> DATA FOR PROCESSING
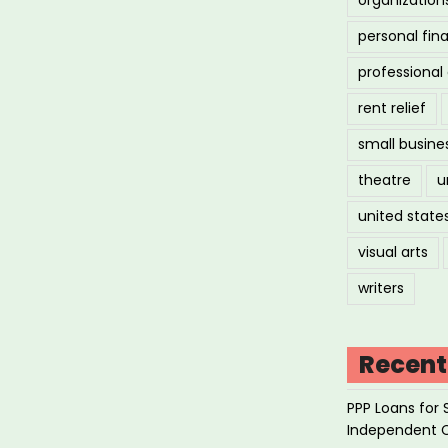
personal fin
professiona
rent relief
small busine
theatre
u
united state
visual arts
writers
Recent
PPP Loans for 
Independent 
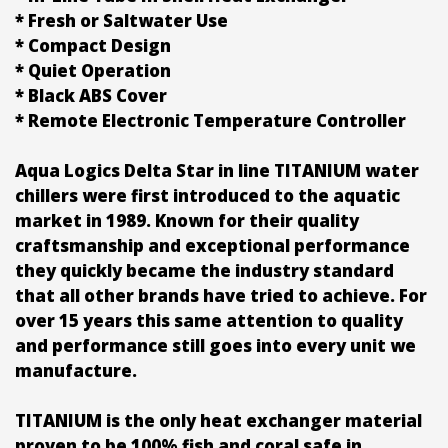
* Fresh or Saltwater Use
* Compact Design
* Quiet Operation
* Black ABS Cover
* Remote Electronic Temperature Controller
Aqua Logics Delta Star in line TITANIUM water
chillers were first introduced to the aquatic
market in 1989. Known for their quality
craftsmanship and exceptional performance
they quickly became the industry standard
that all other brands have tried to achieve. For
over 15 years this same attention to quality
and performance still goes into every unit we
manufacture.
TITANIUM is the only heat exchanger material
proven to be 100% fish and coral safe in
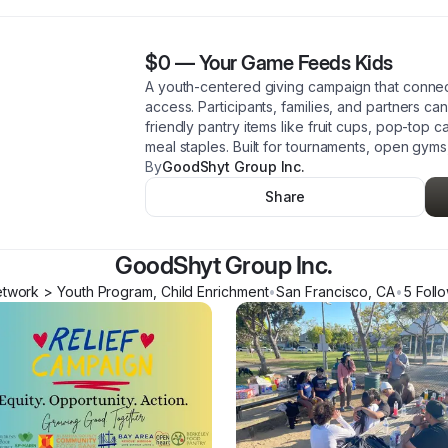
$0
—
Your Game Feeds Kids
A youth-centered giving campaign that connec
access. Participants, families, and partners ca
friendly pantry items like fruit cups, pop-top 
meal staples. Built for tournaments, open gym
By
GoodShyt Group Inc.
Share
GoodShyt Group Inc.
twork > Youth Program, Child Enrichment
•
San Francisco
,
CA
•
5
Foll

> TASK BRIEF
Report every line above that has the string "performance" in it.

> EXERCISE ANSWER
craftsmanship and exceptional performance
and performance still goes into every unit we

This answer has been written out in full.